The following arguments are supported:

  • site_id - (Required) Numeric identifier of the site to operate on.
  • rule_id - (Required) The identifier of the WAF rule, e.g api.threats.cross_site_scripting.
  • security_rule_action - (Optional) The action that should be taken when a threat is detected, for example: api.threats.action.block_ip. See above examples for rule_id and action combinations.
  • activation_mode - (Optional) The mode of activation for ddos on a site. Possible values: off, auto, on.
  • ddos_traffic_threshold - (Optional) Consider site to be under DDoS if the request rate is above this threshold. The valid values are 10, 20, 50, 100, 200, 500, 750, 1000, 2000, 3000, 4000, 5000.
  • block_bad_bots - (Optional) Whether or not to block bad bots.

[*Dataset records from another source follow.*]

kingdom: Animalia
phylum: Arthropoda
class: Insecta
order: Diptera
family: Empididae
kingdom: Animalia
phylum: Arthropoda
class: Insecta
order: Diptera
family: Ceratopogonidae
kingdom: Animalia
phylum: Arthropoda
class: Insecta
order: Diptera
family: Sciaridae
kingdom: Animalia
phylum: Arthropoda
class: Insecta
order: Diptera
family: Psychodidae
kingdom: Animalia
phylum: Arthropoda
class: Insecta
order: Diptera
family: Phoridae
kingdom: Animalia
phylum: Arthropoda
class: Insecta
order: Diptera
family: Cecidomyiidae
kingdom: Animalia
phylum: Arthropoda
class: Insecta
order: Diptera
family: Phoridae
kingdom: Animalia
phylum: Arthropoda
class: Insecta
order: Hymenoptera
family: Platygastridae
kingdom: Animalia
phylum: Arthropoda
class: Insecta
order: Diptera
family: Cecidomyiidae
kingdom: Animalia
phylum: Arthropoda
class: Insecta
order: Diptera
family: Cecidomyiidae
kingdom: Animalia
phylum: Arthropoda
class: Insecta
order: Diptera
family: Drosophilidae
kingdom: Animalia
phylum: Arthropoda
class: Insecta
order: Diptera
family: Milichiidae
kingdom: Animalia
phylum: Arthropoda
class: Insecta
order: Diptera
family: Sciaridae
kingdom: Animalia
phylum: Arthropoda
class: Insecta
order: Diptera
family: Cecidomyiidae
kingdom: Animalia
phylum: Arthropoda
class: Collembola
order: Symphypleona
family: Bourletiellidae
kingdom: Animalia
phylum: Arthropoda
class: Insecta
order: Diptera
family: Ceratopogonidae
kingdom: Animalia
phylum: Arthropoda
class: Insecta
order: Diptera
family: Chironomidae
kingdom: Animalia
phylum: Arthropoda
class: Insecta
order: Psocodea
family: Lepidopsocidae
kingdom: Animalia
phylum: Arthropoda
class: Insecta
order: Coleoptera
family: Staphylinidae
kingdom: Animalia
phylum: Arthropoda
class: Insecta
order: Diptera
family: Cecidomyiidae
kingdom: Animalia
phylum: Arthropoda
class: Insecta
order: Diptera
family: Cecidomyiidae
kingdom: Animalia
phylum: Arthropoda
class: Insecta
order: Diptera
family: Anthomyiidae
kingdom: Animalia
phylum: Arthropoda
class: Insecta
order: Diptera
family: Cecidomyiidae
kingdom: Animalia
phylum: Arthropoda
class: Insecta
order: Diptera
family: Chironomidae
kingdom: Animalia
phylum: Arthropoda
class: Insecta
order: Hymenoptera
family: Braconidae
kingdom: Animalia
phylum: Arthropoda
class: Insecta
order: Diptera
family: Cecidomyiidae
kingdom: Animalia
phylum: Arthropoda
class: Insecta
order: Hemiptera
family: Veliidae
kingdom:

Possible values: true, false.
  • challenge_suspected_bots - (Optional) Whether or not to send a challenge to clients that are suspected to be bad bots (CAPTCHA for example). Possible values: true, false.

» Attributes Reference

The following attributes are exported:

  • id - Unique identifier in the API for the Incap Rule.